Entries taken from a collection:
((

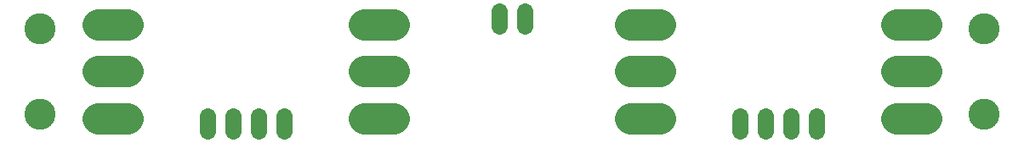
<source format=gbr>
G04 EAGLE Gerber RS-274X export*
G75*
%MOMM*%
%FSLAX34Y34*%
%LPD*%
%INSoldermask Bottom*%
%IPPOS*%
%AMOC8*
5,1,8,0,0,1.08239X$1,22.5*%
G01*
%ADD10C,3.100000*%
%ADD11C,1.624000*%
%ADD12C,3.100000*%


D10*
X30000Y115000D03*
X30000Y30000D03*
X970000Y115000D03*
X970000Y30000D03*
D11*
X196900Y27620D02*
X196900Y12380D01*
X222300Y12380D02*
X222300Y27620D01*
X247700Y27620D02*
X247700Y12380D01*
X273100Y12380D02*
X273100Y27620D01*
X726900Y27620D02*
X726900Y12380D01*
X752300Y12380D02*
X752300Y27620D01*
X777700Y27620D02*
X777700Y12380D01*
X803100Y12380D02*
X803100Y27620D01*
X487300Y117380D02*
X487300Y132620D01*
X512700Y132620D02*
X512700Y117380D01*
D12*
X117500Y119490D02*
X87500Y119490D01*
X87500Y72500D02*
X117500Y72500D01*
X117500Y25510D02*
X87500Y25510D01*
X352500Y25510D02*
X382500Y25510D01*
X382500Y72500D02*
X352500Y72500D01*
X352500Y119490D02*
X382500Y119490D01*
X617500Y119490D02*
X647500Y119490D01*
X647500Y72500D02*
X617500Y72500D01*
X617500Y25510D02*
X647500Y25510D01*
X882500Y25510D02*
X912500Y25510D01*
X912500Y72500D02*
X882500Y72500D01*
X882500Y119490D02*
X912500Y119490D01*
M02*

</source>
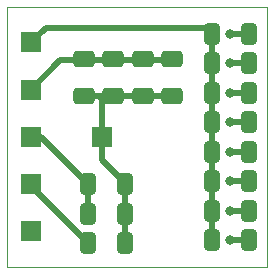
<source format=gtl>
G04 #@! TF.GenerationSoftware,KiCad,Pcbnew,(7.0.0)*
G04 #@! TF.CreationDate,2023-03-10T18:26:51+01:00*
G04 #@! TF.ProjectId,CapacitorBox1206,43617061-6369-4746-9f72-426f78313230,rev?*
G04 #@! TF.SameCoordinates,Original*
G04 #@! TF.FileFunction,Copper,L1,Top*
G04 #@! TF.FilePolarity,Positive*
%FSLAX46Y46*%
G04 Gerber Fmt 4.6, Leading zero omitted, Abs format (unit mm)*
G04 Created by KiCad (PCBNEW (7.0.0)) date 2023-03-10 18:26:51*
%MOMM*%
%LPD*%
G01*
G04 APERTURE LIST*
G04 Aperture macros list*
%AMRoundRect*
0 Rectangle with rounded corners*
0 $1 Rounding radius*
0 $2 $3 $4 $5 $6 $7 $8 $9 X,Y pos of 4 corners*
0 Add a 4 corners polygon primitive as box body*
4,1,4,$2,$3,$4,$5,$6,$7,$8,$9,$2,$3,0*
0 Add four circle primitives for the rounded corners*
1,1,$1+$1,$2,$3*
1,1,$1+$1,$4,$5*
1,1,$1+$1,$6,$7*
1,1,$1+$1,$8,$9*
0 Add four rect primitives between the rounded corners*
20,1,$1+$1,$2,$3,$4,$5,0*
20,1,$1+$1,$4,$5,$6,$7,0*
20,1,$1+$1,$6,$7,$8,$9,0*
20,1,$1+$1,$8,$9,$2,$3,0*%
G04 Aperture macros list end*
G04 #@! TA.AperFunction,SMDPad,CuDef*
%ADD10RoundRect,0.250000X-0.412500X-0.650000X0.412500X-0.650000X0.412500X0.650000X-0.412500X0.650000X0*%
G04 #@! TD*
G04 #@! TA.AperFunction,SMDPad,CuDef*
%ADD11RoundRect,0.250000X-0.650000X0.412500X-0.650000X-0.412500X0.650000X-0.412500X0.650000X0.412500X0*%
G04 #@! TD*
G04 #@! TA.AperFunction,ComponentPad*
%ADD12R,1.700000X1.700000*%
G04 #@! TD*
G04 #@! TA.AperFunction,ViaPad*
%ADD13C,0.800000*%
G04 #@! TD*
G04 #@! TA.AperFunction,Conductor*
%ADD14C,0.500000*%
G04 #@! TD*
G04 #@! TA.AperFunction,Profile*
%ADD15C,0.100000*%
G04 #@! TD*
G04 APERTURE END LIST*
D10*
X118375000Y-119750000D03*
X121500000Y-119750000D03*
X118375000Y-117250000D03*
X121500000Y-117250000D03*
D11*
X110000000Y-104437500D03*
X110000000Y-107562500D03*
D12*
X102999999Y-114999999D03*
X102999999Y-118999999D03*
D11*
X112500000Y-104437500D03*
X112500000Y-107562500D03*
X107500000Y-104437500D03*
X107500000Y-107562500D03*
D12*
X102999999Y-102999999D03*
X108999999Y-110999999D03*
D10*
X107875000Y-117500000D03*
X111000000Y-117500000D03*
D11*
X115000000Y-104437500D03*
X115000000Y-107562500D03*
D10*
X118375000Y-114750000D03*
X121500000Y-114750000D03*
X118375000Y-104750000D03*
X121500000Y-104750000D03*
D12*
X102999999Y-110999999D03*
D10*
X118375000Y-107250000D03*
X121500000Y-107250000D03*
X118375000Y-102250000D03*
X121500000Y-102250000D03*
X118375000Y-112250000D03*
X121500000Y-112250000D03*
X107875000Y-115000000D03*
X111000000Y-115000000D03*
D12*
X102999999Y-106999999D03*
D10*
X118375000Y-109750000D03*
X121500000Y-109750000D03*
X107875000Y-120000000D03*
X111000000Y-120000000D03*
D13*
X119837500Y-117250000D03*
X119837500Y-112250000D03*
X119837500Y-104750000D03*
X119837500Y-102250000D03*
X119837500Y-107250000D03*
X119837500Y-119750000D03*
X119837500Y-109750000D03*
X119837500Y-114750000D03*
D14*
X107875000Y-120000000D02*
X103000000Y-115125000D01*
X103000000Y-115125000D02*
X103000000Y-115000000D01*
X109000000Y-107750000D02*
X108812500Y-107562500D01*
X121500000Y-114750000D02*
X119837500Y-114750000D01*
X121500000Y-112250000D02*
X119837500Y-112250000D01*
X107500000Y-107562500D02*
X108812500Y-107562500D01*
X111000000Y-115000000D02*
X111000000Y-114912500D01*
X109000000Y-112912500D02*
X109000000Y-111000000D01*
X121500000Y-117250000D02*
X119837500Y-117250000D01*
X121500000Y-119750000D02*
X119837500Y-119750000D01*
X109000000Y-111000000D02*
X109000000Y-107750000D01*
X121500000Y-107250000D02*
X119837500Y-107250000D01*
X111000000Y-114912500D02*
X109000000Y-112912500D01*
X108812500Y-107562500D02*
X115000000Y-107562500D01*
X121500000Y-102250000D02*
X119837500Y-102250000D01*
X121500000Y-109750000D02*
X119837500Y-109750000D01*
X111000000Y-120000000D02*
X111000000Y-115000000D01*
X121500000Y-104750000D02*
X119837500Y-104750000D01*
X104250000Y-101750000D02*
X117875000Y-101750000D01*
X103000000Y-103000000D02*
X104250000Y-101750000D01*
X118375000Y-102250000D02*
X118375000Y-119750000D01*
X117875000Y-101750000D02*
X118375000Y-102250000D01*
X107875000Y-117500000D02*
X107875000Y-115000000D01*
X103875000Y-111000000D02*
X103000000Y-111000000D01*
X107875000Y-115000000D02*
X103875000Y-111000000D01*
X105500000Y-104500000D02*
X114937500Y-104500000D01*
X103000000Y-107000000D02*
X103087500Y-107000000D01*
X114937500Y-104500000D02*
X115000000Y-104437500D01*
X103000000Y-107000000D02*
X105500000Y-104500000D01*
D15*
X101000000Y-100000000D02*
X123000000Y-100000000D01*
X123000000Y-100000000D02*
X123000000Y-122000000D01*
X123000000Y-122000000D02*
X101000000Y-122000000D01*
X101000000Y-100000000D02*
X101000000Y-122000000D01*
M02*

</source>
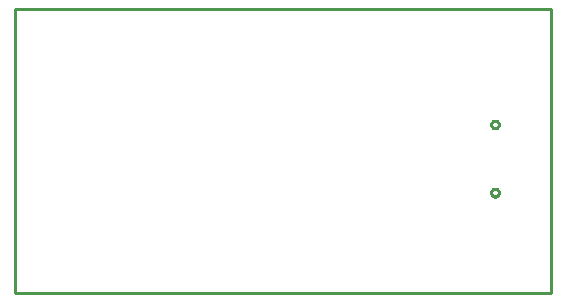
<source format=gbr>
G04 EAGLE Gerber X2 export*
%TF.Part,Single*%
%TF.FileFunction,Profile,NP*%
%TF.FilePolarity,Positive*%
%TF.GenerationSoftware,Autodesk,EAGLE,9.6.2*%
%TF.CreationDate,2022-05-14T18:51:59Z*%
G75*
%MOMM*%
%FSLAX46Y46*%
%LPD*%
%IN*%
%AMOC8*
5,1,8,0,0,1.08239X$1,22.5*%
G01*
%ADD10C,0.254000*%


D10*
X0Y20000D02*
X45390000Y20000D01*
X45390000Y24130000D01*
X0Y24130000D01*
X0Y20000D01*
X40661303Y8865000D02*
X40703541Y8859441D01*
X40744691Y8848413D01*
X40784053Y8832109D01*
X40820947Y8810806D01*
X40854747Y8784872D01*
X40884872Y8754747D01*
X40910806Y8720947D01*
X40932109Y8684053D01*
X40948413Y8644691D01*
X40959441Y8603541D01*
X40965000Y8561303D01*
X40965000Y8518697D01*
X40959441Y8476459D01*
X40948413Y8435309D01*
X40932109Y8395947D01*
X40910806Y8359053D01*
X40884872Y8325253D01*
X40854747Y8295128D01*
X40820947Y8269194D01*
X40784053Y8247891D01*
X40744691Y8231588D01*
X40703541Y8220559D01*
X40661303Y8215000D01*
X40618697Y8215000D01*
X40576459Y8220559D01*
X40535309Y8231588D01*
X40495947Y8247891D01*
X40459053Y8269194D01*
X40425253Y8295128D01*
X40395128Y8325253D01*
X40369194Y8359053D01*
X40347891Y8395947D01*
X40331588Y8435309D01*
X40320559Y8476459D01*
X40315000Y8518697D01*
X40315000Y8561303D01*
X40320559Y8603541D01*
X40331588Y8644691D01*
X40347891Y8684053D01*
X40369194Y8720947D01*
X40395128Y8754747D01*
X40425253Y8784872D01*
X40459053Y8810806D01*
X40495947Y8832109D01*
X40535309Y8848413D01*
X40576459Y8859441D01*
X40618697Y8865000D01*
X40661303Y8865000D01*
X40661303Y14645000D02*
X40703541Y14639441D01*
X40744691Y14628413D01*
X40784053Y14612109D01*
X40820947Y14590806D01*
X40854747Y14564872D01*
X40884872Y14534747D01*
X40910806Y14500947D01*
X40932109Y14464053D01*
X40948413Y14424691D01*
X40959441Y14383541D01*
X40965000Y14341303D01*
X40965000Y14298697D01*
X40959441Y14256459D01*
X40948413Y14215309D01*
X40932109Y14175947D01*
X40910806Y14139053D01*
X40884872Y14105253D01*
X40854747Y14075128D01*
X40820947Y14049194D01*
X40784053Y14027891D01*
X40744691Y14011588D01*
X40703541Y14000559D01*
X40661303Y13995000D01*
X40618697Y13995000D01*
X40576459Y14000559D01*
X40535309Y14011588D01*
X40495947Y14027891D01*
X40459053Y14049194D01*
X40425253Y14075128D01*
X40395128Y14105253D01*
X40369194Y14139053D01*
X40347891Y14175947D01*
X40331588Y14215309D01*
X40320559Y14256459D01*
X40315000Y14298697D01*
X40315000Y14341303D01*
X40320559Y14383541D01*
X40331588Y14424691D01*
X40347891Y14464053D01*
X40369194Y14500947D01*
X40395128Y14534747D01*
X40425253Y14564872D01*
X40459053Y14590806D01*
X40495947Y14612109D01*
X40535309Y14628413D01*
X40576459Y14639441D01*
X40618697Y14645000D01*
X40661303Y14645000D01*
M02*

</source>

))

WHAT TO WORK ON:
Nothing should appear in the answer except the lines from the first line of the data through the line holding "X273100Y27620D01*", exactly as written, with pictures left out.

RESPONSE TO THE EXERCISE:
<source format=gbr>
G04 EAGLE Gerber RS-274X export*
G75*
%MOMM*%
%FSLAX34Y34*%
%LPD*%
%INSoldermask Bottom*%
%IPPOS*%
%AMOC8*
5,1,8,0,0,1.08239X$1,22.5*%
G01*
%ADD10C,3.100000*%
%ADD11C,1.624000*%
%ADD12C,3.100000*%


D10*
X30000Y115000D03*
X30000Y30000D03*
X970000Y115000D03*
X970000Y30000D03*
D11*
X196900Y27620D02*
X196900Y12380D01*
X222300Y12380D02*
X222300Y27620D01*
X247700Y27620D02*
X247700Y12380D01*
X273100Y12380D02*
X273100Y27620D01*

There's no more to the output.